Auszug:
Wolfs Sinneswandel könnte übrigens auf Präsentationsfolien beruhen, die bei internen Besprechungen zwischen Geschäftsführung, Planern und Projektmanagern zum Einsatz gekommen waren. So wird jedenfalls gemunkelt. Ob diese Folien im Aufsichtsrat überhaupt gezeigt wurden, ist unklar. Womöglich stand auch nicht auf einer einzelnen Folie, dass die Gebäudeteile bei der Sanierung ausgespart werden. Sondern, so wird vermutet, man musste sich diese Information durch Querverweise zwischen verschiedenen Folien erst erarbeiten. Ob die Räte also überhaupt an diese wichtigen Informationen kommen konnten, ist unklar. Selbst Landrat Wolf hatte eingeräumt, dass man John durchaus den Vorwurf machen könnte, im Aufsichtsrat nicht explizit darauf hingewiesen zu haben.

Und so will auch Reinhard Heinrich (CSU) den unterschwelligen Vorwurf, etwas gewusst haben zu können, nicht auf sich sitzen lassen. "Da muss Klarheit rein. Dafür ist die neutrale Expertise, die erstellt wird, Gold wert", sagt er. Heinrich stellt zudem klar, dass in allen Sitzungen, bei denen er anwesend war, "nichts so vorgetragen oder zu erkennen war, dass man daraus schlussfolgern hätte können, dass nicht das ganze Krankenhaus saniert wird." In den Sitzungsunterlagen stehe jedenfalls nichts dazu. "Wir Aufsichtsräte haben das nicht wissen können."

Keinen Kommentar gaben gestern auf Nachfrage die Aufsichtsräte Anton Wiedemann, Erich Deml junior (CSU) und Alfons Gigl (FW) ab. Ex-Klinik-Geschäftsführer Marcel John war für eine Stellungnahme nicht erreichbar. Und so hatte auch Max Hechinger (FW) vor, nichts zu sagen. Er tat es aber doch, zumindest in Teilen. "Es ist nicht die Zeit für Rederei", meinte er. Es gehe darum, den Kelheimer Kreistag am Montag abzuwarten, der über die Sanierung des Mainburger Hauses beraten wird. "Das wird interessant", sagt Hechinger. "Ebenso wie die Neuausrichtung des medizinischen Konzepts der Ilmtalklinik", fügt er an. Beide Schwerpunkte müssten gut vorbereitet erst im Aufsichtsrat am 21. Februar und dann in der folgenden Kreistagssitzung behandelt werden. "Wir müssen das sauber abarbeiten. Für alles andere ist das Krankenhaus zu wichtig - und wir sind endlich auf einem guten Weg."
 

Anton Westners Blick zurück

Pfaffenhofen (pat) Sitz und Stimme hat Anton Westner (CSU) im Aufsichtsrat der Ilmtalklinik eigentlich nicht. Trotzdem leitete der Stellvertretende Landrat während Wolfs Absenz (von April bis Dezember) sogar die Sitzungen. "Um in der Materie ein wenig drin zu sein, bin ich auch sonst bei den meisten Sitzungen als Besucher geladen", sagt er.

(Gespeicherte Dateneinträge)

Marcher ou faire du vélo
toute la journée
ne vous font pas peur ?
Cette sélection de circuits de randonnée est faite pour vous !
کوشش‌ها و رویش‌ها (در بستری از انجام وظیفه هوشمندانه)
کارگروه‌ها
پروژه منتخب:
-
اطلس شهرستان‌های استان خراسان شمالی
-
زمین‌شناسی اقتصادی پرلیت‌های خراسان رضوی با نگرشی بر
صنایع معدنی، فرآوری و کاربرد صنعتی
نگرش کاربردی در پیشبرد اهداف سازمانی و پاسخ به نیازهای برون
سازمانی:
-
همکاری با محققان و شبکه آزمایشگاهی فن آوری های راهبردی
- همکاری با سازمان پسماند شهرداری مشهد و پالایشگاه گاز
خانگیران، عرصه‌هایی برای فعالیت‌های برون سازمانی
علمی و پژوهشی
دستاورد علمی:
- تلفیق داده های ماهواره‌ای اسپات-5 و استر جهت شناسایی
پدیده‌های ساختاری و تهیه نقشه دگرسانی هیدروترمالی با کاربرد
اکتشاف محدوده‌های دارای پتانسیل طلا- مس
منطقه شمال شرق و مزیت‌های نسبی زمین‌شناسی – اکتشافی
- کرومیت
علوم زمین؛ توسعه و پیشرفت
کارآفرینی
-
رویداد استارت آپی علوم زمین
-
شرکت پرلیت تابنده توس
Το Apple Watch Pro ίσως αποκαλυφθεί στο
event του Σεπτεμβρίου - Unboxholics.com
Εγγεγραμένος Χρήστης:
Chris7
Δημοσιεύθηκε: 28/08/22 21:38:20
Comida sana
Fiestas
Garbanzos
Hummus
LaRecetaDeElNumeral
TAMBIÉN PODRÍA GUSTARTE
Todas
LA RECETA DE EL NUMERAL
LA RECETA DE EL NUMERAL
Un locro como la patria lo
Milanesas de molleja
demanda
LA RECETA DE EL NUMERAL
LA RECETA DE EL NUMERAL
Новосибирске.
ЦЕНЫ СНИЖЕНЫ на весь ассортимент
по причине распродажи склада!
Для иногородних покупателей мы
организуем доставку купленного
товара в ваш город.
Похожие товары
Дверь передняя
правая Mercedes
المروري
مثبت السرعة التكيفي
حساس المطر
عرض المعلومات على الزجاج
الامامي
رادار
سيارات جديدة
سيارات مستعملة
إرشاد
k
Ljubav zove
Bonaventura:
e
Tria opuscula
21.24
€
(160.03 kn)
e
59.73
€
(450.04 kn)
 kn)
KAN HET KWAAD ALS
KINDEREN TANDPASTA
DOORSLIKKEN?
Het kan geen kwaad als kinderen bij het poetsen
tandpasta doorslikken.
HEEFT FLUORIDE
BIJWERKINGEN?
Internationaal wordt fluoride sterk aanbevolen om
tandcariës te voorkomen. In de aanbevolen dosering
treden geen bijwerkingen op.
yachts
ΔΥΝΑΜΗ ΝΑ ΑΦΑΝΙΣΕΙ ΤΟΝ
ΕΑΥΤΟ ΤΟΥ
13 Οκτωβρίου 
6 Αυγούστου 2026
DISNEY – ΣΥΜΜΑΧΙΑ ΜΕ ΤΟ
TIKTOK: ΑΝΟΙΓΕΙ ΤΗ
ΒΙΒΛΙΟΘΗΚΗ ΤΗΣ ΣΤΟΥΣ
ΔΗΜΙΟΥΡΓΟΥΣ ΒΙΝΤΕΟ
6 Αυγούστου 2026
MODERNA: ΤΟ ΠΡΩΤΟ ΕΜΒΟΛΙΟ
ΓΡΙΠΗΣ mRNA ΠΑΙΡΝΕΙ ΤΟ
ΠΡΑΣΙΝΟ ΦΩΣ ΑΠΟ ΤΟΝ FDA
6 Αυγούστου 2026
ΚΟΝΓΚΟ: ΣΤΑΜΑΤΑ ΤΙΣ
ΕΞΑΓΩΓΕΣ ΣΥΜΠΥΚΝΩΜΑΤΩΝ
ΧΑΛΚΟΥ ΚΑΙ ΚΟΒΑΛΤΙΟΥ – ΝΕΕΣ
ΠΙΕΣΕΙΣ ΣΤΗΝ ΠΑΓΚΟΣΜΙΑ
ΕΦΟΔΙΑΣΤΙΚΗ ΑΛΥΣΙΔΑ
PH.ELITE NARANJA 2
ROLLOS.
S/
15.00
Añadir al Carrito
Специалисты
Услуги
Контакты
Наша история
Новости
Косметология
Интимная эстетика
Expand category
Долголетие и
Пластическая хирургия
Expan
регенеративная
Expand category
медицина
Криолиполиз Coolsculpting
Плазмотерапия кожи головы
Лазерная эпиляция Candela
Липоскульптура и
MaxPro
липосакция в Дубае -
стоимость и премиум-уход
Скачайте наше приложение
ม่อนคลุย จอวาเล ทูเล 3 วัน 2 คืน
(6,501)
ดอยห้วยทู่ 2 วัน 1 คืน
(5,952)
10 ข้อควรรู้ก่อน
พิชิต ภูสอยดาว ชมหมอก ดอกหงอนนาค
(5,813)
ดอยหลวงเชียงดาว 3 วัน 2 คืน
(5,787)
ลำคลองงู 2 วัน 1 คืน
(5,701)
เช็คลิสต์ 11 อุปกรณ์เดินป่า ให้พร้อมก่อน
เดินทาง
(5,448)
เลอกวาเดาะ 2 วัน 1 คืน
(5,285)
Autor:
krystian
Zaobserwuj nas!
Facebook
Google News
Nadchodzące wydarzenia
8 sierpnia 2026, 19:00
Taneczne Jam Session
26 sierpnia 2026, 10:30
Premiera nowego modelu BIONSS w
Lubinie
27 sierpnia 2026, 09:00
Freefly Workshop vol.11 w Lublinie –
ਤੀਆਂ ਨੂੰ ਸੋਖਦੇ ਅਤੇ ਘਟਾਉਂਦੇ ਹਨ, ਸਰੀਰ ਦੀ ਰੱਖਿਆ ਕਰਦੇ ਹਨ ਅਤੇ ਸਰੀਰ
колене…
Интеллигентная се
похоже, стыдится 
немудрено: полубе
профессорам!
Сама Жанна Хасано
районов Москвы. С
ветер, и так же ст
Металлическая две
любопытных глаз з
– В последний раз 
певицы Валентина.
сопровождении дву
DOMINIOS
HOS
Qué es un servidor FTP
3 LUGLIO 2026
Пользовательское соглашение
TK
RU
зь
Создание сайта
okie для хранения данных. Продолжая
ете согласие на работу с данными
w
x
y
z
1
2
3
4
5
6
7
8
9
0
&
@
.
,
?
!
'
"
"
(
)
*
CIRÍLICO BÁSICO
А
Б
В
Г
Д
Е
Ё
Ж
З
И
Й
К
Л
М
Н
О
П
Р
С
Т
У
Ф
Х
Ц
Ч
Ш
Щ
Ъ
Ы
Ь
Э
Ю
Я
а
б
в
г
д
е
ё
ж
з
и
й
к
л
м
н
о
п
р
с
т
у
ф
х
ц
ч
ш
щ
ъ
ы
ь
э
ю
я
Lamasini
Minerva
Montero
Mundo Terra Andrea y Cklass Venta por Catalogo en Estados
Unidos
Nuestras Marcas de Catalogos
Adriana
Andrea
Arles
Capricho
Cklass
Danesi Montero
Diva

Arbeitsauftrag:
Prüfe bitte, ob die folgenden Aussagen mit dem Auszug übereinstimmen. Antworte jeweils mit Ja oder Nein und zitiere die entscheidenden Worte des Auszugs wörtlich.
(a) Marcel John war für eine Stellungnahme erreichbar.
(b) Anton Westner hat im Aufsichtsrat der Ilmtalklinik eigentlich weder Sitz noch Stimme.
(c) Nach Reinhard Heinrich steht in den Sitzungsunterlagen nichts dazu.

Ergebnis:
(a) Nein: „Ex-Klinik-Geschäftsführer Marcel John war für eine Stellungnahme nicht erreichbar.“
(b) Ja: „Sitz und Stimme hat Anton Westner (CSU) im Aufsichtsrat der Ilmtalklinik eigentlich nicht.“
(c) Ja: „In den Sitzungsunterlagen stehe jedenfalls nichts dazu.“